Fracking Insider Readers: We are pleased to bring you the first volume of our Federal Legislative Roundup, including updates on three pieces of legislation currently under consideration in the House: “The Natural Gas Pipeline Permitting Reform Act,” “The Federal Lands Jobs and Energy Security Act,” and “The North American Energy Infrastructure Act.” We designed the Roundup to provide quick overviews of bills that are being considered in Congress. If you have any questions on any of these summaries, please do not hesitate to ask.
H.R. 1900, the Natural Gas Pipeline Permitting Reform Act – The bill, which is cosponsored by 22 Republicans and one Democrat, would:
- require the Federal Energy Regulatory Commission (FERC) to approve or deny a permit application for a natural gas pipeline project within 12 months of providing public notice of the application;
- require the agency responsible for issuing any federal license, permit, or approval regarding the siting, construction, or expansion of a project to approve or deny the authorizing certificate within 90 days of FERC issuing its final environmental document regarding the project; and
- state that any approval document shall go into effect if the responsible agency neither approves nor denies its issuance within the 90-day time period (with the possibility of a 30-day extension).
The bill has been considered and marked up by the Subcommittee on Energy and Power, and the full Energy and Commerce Committee. A House report, H. Rpt. 113-269, was issued on November 18th. However, the White House has threatened to veto the bill if it passes the Senate, noting that an agency may decide to deny a permit that would otherwise be approved if it is unable to obtain adequate information by the deadline, thereby undermining the legislation’s intent.
H.R. 1965, the Federal Lands Jobs and Energy Security Act – The bill, which is cosponsored by three Republicans, would:
- deem an energy project permit application approved if the Secretary of the Interior has not made a decision on it within 60 days of its receipt;
- direct the Secretary to offer for sale at least 25% of the annual nominated acreage not previously made available for lease, in conducting lease sales under the Mineral Leasing Act; and
- restrict the ability of the Secretary to withdraw, delay or cancel leases after a competitive sale has occurred.
The bill has been considered and marked up by the Subcommittee on Energy and Mineral Resources, and the full Natural Resources Committee. A House report, H. Rpt. 113-262, was issued on November 12th. The bill was debated and amended on the House floor on November 19th.

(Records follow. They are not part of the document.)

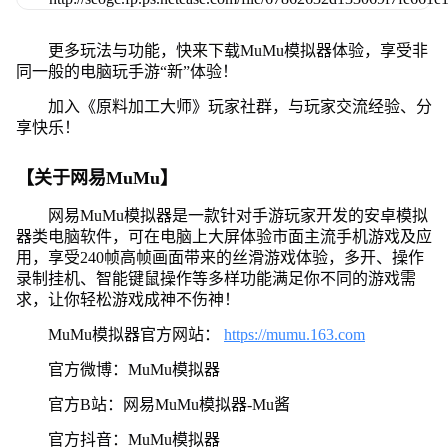
更多玩法与功能，快来下载MuMu模拟器体验，享受非
同一般的电脑玩手游“新”体验！
加入《原料加工大师》玩家社群，与玩家交流经验、分
享快乐！
【关于网易MuMu】
网易MuMu模拟器是一款针对手游玩家开发的安卓模拟
器类电脑软件，可在电脑上大屏体验市面主流手机游戏及应
用，享受240帧高帧画面带来的丝滑游戏体验，多开、操作
录制挂机、智能键鼠操作等多样功能满足你不同的游戏需
求，让你轻松游戏成神不伤神！
MuMu模拟器官方网站：
https://mumu.163.com
官方微博：MuMu模拟器
官方B站：网易MuMu模拟器-Mu酱
官方抖音：MuMu模拟器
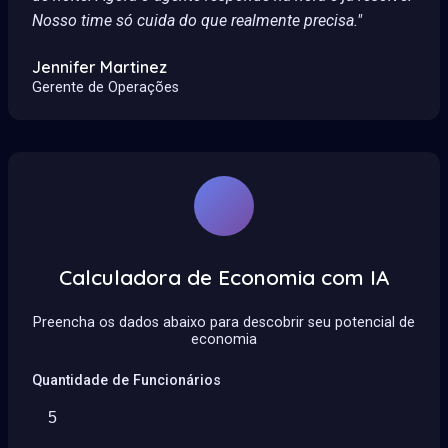
Nosso time só cuida do que realmente precisa."
Jennifer Martinez
Gerente de Operações
Calculadora de Economia com IA
Preencha os dados abaixo para descobrir seu potencial de
economia
Quantidade de Funcionários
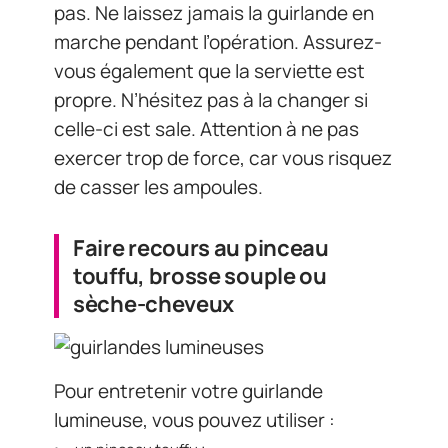
pas. Ne laissez jamais la guirlande en
marche pendant l’opération. Assurez-
vous également que la serviette est
propre. N’hésitez pas à la changer si
celle-ci est sale. Attention à ne pas
exercer trop de force, car vous risquez
de casser les ampoules.
Faire recours au pinceau
touffu, brosse souple ou
sèche-cheveux
Pour entretenir votre guirlande
lumineuse, vous pouvez utiliser :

H.R. 3301, the North American Energy Infrastructure Act – The bill, which is cosponsored by nine Republicans and eight Democrats, would:
- require approval of an application for a cross-border energy project within 120 days of receipt of the application, unless the relevant official finds that the project is not in the “national security interest” of the U.S.;
- deem the relevant official as the Secretary of Commerce with respect to oil pipelines, FERC with respect to natural gas pipelines, and the Secretary of Energy with respect to electric transmission facilities;
- clarify that no order is necessary to authorize export or import of natural gas to or from Canada or Mexico.
The bill was considered and marked up by the Subcommittee on Energy and Power on November 20th, and was reported to the full Energy and Commerce Committee for consideration.